▶ **AVAILABLE DATA**:

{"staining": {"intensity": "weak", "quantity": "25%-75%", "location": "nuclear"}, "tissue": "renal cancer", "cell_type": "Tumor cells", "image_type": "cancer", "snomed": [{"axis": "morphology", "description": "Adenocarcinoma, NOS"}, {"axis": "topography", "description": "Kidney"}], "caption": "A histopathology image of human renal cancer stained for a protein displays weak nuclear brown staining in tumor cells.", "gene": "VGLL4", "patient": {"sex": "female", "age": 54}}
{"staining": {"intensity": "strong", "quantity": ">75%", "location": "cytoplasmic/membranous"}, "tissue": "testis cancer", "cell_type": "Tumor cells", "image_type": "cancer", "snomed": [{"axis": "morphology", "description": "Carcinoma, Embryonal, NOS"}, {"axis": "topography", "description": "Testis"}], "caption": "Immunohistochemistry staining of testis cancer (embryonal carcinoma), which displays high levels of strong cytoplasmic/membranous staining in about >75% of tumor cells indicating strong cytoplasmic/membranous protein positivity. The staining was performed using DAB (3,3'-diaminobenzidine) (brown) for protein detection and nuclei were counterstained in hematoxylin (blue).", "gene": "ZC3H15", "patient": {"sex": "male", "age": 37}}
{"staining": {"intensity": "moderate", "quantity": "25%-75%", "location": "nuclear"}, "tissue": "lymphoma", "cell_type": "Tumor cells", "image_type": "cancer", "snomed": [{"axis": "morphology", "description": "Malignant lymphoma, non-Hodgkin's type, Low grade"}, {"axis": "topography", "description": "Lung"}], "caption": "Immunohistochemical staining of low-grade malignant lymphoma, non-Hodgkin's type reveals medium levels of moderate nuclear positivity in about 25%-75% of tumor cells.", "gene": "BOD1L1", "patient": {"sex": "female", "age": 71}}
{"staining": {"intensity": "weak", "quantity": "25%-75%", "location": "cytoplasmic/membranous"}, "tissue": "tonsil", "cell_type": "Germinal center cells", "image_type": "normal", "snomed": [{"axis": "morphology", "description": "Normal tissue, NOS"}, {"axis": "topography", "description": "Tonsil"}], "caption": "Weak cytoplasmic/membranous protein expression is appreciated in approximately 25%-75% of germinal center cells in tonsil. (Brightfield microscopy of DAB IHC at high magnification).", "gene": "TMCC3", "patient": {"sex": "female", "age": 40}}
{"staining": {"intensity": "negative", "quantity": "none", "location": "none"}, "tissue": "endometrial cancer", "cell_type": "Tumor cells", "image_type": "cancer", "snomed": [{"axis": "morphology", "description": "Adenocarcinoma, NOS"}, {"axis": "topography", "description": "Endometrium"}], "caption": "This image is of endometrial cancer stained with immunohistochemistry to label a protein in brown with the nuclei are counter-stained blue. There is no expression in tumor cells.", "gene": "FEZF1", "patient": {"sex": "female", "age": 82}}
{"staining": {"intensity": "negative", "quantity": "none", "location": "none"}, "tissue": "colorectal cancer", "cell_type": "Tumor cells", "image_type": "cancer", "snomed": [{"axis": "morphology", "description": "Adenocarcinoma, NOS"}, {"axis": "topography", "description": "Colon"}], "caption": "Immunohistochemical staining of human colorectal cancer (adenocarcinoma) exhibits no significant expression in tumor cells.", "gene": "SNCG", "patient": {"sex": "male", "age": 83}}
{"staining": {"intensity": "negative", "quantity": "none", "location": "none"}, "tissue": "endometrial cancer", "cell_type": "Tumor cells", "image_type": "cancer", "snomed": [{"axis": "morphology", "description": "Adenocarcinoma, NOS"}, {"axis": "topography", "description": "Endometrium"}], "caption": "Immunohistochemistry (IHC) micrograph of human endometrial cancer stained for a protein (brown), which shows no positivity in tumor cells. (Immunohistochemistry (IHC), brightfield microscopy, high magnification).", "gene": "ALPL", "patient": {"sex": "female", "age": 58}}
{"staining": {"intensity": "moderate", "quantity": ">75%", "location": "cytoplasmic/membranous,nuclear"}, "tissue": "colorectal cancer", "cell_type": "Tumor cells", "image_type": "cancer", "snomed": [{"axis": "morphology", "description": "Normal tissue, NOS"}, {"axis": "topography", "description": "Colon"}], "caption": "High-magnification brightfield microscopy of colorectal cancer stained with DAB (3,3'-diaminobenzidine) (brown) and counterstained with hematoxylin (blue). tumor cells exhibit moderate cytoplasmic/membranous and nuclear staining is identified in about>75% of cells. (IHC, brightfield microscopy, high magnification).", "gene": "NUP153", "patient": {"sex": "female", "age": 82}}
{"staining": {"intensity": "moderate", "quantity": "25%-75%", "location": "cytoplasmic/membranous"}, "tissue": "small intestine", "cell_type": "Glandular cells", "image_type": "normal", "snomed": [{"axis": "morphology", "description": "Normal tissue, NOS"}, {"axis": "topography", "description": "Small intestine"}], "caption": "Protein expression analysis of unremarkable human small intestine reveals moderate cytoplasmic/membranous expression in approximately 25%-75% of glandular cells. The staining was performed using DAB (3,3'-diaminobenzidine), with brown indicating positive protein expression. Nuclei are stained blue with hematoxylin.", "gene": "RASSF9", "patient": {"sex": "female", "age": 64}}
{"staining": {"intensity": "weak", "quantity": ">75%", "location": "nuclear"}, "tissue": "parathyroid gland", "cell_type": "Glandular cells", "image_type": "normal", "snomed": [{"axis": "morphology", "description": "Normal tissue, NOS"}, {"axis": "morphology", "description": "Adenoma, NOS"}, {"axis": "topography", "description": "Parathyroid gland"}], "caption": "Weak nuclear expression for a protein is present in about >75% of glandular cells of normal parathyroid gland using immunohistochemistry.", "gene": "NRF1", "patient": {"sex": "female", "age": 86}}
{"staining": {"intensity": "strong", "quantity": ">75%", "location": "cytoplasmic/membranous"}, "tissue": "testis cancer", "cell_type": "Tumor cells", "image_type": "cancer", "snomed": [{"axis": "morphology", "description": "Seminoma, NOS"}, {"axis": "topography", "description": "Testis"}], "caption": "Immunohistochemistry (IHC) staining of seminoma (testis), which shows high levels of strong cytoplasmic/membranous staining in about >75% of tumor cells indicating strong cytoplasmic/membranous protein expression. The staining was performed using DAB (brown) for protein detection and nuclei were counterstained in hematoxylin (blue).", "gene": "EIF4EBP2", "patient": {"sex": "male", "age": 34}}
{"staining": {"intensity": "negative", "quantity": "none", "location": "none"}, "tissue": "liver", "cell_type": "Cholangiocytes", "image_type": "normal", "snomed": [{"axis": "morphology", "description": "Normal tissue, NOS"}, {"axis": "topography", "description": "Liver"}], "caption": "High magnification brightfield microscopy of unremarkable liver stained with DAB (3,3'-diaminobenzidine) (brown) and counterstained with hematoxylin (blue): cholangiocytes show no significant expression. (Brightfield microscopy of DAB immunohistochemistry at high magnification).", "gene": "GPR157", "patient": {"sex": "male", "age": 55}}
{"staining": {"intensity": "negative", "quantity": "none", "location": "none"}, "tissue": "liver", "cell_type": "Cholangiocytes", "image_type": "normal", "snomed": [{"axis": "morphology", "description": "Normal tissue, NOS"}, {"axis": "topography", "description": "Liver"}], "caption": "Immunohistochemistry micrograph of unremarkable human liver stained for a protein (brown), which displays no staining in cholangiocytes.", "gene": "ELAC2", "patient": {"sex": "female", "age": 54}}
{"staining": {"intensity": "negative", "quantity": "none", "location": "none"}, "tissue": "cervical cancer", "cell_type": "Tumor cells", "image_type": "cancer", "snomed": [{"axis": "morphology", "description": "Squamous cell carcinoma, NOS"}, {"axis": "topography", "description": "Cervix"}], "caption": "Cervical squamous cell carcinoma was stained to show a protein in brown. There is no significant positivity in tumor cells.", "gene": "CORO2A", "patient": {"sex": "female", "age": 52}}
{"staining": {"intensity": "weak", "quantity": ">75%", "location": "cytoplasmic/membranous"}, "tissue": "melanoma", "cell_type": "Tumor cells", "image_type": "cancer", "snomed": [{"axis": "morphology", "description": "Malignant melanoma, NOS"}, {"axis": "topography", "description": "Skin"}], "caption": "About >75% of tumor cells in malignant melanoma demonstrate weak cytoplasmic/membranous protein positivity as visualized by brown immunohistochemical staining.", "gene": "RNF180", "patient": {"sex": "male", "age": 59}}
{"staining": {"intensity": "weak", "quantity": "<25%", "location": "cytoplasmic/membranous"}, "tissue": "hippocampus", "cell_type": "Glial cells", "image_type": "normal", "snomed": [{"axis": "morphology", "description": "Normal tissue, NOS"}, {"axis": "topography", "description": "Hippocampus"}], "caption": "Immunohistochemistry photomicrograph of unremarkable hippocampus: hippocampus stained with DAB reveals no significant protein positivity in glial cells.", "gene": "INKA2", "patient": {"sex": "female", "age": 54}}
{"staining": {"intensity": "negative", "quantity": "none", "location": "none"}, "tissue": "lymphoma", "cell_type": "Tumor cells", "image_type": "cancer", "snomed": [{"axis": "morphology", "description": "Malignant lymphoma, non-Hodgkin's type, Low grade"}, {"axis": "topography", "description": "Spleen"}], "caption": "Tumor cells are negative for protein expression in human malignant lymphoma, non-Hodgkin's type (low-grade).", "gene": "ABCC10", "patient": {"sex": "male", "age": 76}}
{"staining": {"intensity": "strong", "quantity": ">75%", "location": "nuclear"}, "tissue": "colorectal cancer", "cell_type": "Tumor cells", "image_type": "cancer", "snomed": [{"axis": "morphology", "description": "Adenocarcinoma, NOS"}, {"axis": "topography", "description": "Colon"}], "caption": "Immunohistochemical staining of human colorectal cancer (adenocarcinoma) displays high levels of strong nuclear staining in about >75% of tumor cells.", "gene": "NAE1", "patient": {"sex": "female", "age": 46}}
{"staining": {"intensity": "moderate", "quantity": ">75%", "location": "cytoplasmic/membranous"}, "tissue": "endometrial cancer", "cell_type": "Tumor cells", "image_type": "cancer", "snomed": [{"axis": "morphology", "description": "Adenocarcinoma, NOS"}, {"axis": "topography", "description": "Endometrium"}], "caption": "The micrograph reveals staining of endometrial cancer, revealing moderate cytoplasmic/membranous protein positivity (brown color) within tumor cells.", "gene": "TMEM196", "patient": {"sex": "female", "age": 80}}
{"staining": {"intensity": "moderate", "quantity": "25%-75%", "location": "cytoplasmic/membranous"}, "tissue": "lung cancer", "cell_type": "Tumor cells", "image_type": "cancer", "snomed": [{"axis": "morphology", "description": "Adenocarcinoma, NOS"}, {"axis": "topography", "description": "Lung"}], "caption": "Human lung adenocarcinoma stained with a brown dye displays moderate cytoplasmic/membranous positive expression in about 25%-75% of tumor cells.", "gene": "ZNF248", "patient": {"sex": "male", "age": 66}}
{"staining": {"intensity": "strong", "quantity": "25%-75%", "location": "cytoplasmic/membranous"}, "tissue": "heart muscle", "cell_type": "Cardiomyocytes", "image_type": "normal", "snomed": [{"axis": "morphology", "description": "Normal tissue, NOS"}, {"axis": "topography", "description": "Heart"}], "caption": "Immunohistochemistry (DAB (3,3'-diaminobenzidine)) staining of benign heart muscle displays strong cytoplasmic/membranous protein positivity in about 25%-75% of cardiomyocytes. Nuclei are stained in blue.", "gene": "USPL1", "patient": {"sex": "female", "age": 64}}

▶ **WHAT TO DO**: What you return should be exactly the lines above, starting at the one with "(IHC) micrograph of" and ending at the one with "microscopy of colorectal", and nothing else.

▶ **SOLUTION FOR THIS EXERCISE**:
{"staining": {"intensity": "negative", "quantity": "none", "location": "none"}, "tissue": "endometrial cancer", "cell_type": "Tumor cells", "image_type": "cancer", "snomed": [{"axis": "morphology", "description": "Adenocarcinoma, NOS"}, {"axis": "topography", "description": "Endometrium"}], "caption": "Immunohistochemistry (IHC) micrograph of human endometrial cancer stained for a protein (brown), which shows no positivity in tumor cells. (Immunohistochemistry (IHC), brightfield microscopy, high magnification).", "gene": "ALPL", "patient": {"sex": "female", "age": 58}}
{"staining": {"intensity": "moderate", "quantity": ">75%", "location": "cytoplasmic/membranous,nuclear"}, "tissue": "colorectal cancer", "cell_type": "Tumor cells", "image_type": "cancer", "snomed": [{"axis": "morphology", "description": "Normal tissue, NOS"}, {"axis": "topography", "description": "Colon"}], "caption": "High-magnification brightfield microscopy of colorectal cancer stained with DAB (3,3'-diaminobenzidine) (brown) and counterstained with hematoxylin (blue). tumor cells exhibit moderate cytoplasmic/membranous and nuclear staining is identified in about>75% of cells. (IHC, brightfield microscopy, high magnification).", "gene": "NUP153", "patient": {"sex": "female", "age": 82}}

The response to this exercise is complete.